TW: This is about medications and managing the types of food I eat.
The doctor I’d been going to since I moved to Texas retired recently (and somehow I missed being informed of that…guessing it went to some old email). She was a really nice, calm woman who never got excited about anything. She’d say we could try this, we could try that…what do you feel most comfortable with?
I’d been to other doctors in that practice, and all were fine, but since I have moved closer to another affiliated clinic, I decided to try one closer to home. Argh. Changing primary care physicians is NOT easy, since so few of them are taking new patients. I finally found a couple who didn’t have horrible reviews and chose the woman, just because, I guess.
My “Drug Habit”
Yesterday at 7 am, minutes after I woke up, her office called to brightly ask what medications I need refilled and to inform me that “the doctor doesn’t do refills of alprazolam, just so you’ll know.” Well, huh. That drug is Xanax, which I’ve had as an “emergency backup” for decades. I generally take about 6 a year, maybe fewer, especially now that my panic attack issue is much better. So, I was interested in finding out more about that, perhaps when I was more awake. At least she didn’t say they were taking away my fluoxetine (Prozac), which makes me feel like a stereotype, but also makes me able to cope with stuff like a pro.
So, I showed up wondering if I would have to find another new doctor. The nurse was just great, and she said the amount of Xanax I take is not a problem, and it could probably be renewed (I actually have plenty). Then, the doctor came in only a minute later (WOW!) and she was really good. Spoke to me like an equal, looked me in the eye, and explained that she had been dealing with patients whose doctors had retired that had been taking multiple Xanax every day, which really is not what the drug is for. Oh yeah, like my mom, in a stupor all day every day.
I asked her if she had an alternative for panic attacks, and she recommended propranodol (Inderal), which is a beta blocker. Huh. She said many people feel better once their heart stops racing, which is what Inderal does. She also pointed out you can drive and use alcohol when using it. So, I said I’d try it. I don’t expect to NEED it any time soon, but I DO have a trip to New Orleans with a zillion former La Leche League Leaders this weekend…
What about FOOD?
Look at me. I just wrote an entire essay on my drug use. That’s because I was avoiding the food part of the visit. That evil work-based checkup group had SENT my results to her. That’s the results that showed I have higher than normal triglycerides. Dang. I was caught.
While I’ve been enjoying not stressing out about my usual pattern of going on diets and losing 30 pounds, then getting them back, I’ve been rather lax about limiting sweets and carbs. I don’t buy candy or pastries, but if I see one laying around, I’ll eat it. And cooking for Lee, combined with a personal devotion to pasta, has upped my carb consumption. I’ve even been eating more bread than usual.

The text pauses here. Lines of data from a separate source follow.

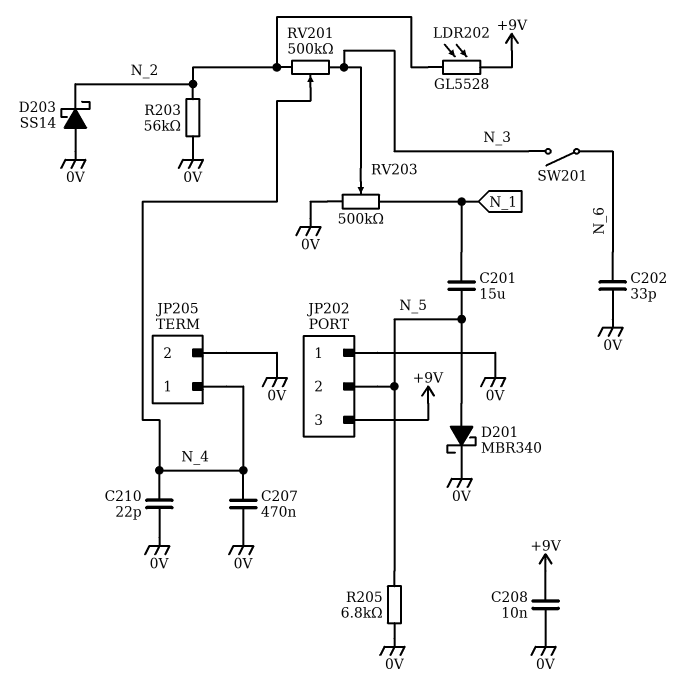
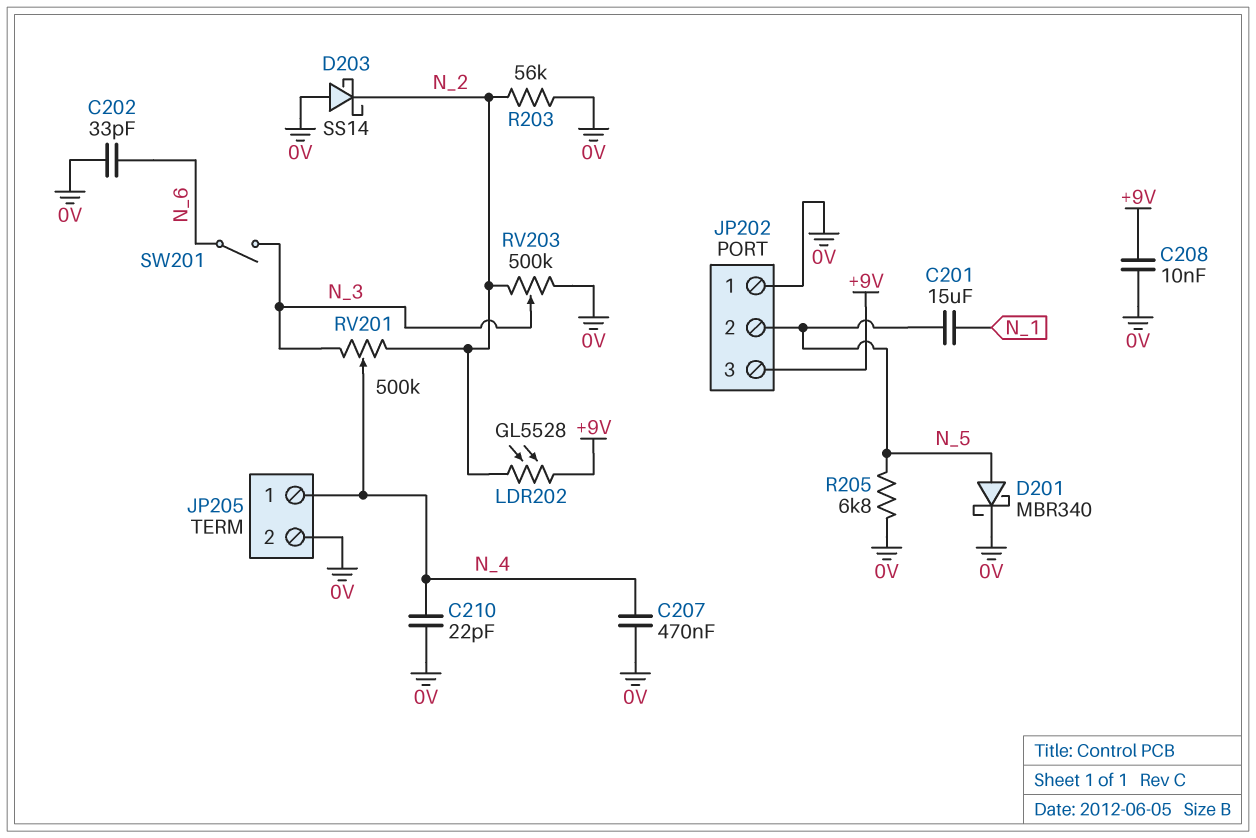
RV203: 500k (0V, N_1, wiper N_3) -> 500k (0V, N_2, wiper N_3)

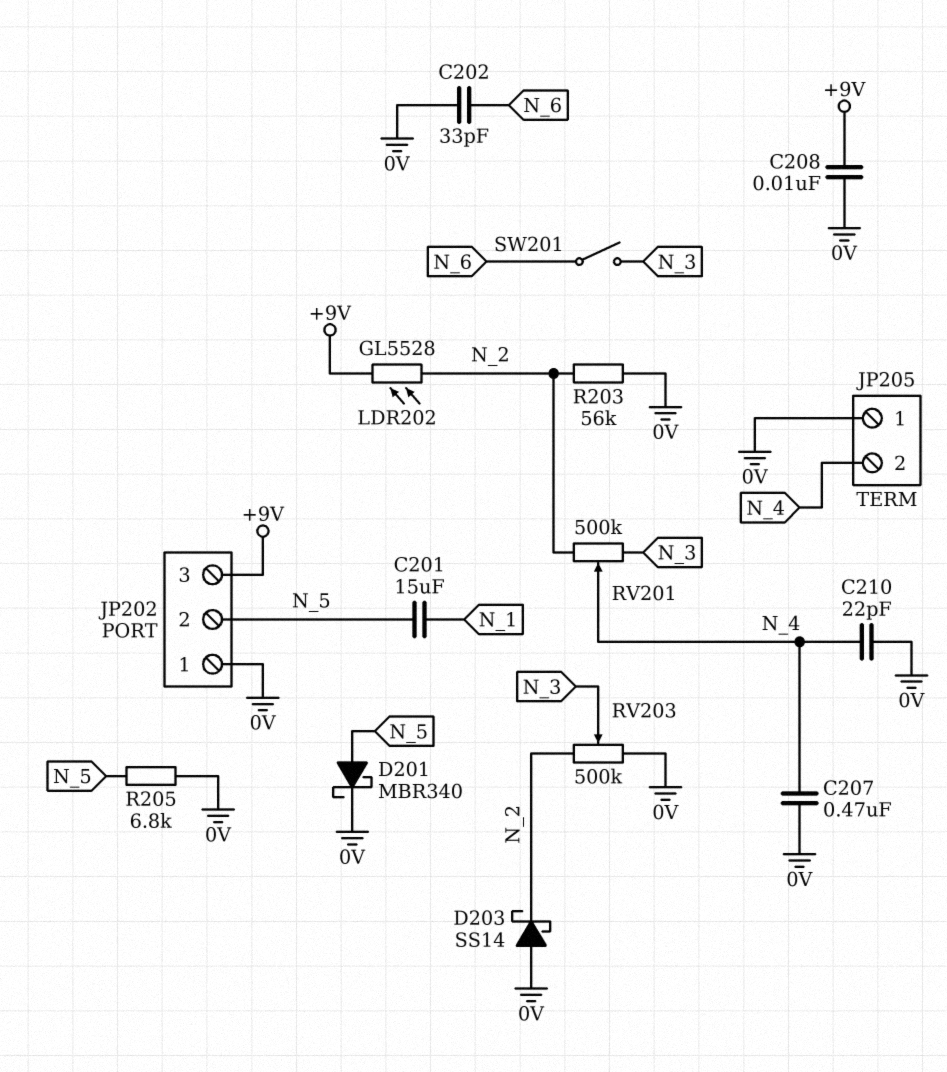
JP205 pin 1: N_4 -> 0V
JP205 pin 2: 0V -> N_4

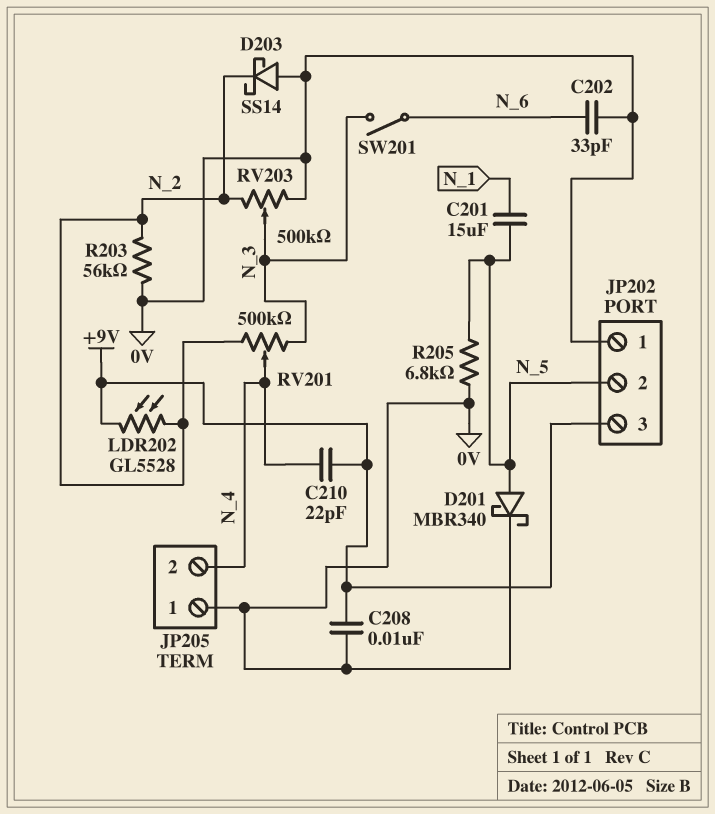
C207: 470nF (0V, N_4) -> none
C210: 22pF (0V, N_4) -> 22pF (+9V, N_4)

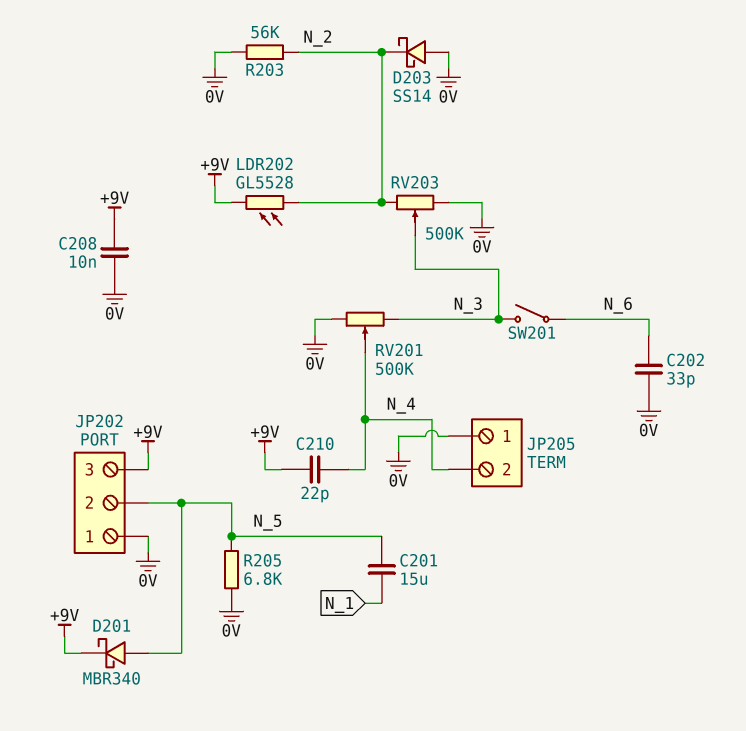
D201: schottky MBR340 (A N_5, K 0V) -> schottky MBR340 (A N_5, K +9V)
RV201: 500k (N_2, N_3, wiper N_4) -> 500k (0V, N_3, wiper N_4)

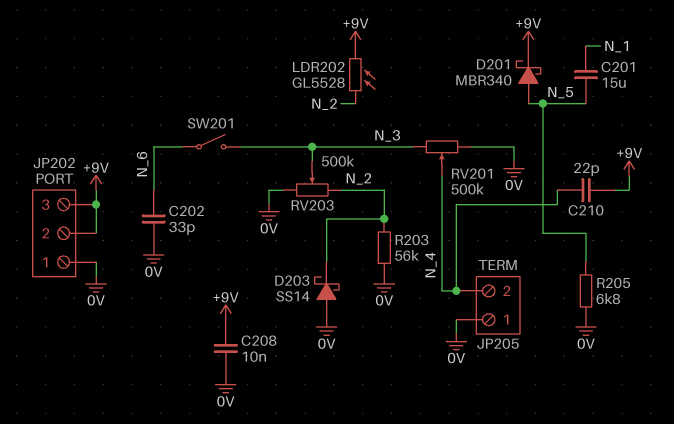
JP202 pin 2: N_5 -> +9V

The doctor said I didn’t need to go on a “diet,” per se, but I just need to cut the sugars and carbs. The reason, she said, is the triglycerides are the only type of fat in the blood that diet and exercise can easily lower. She said she has seen dramatic numbers just by changing eating habits (I already exercise enough).
I know full well I can do this. I just HATE thinking about every bite that goes into my mouth. So, I plan to be more easy on myself and just not eat sweets and pieces of bread that come with meals (which I used to always do), and eat a lot less of my carb buddies. I’m not a keto person, but I can moderate. I’ll not be leaping on scales and obsessing. I’ll just be doing normal, healthy eating, which I realize is what I should always be doing.
I’d love your support as I transition to a more healthy eating pattern. When I go back in for blood work in January, we’ll see how I do.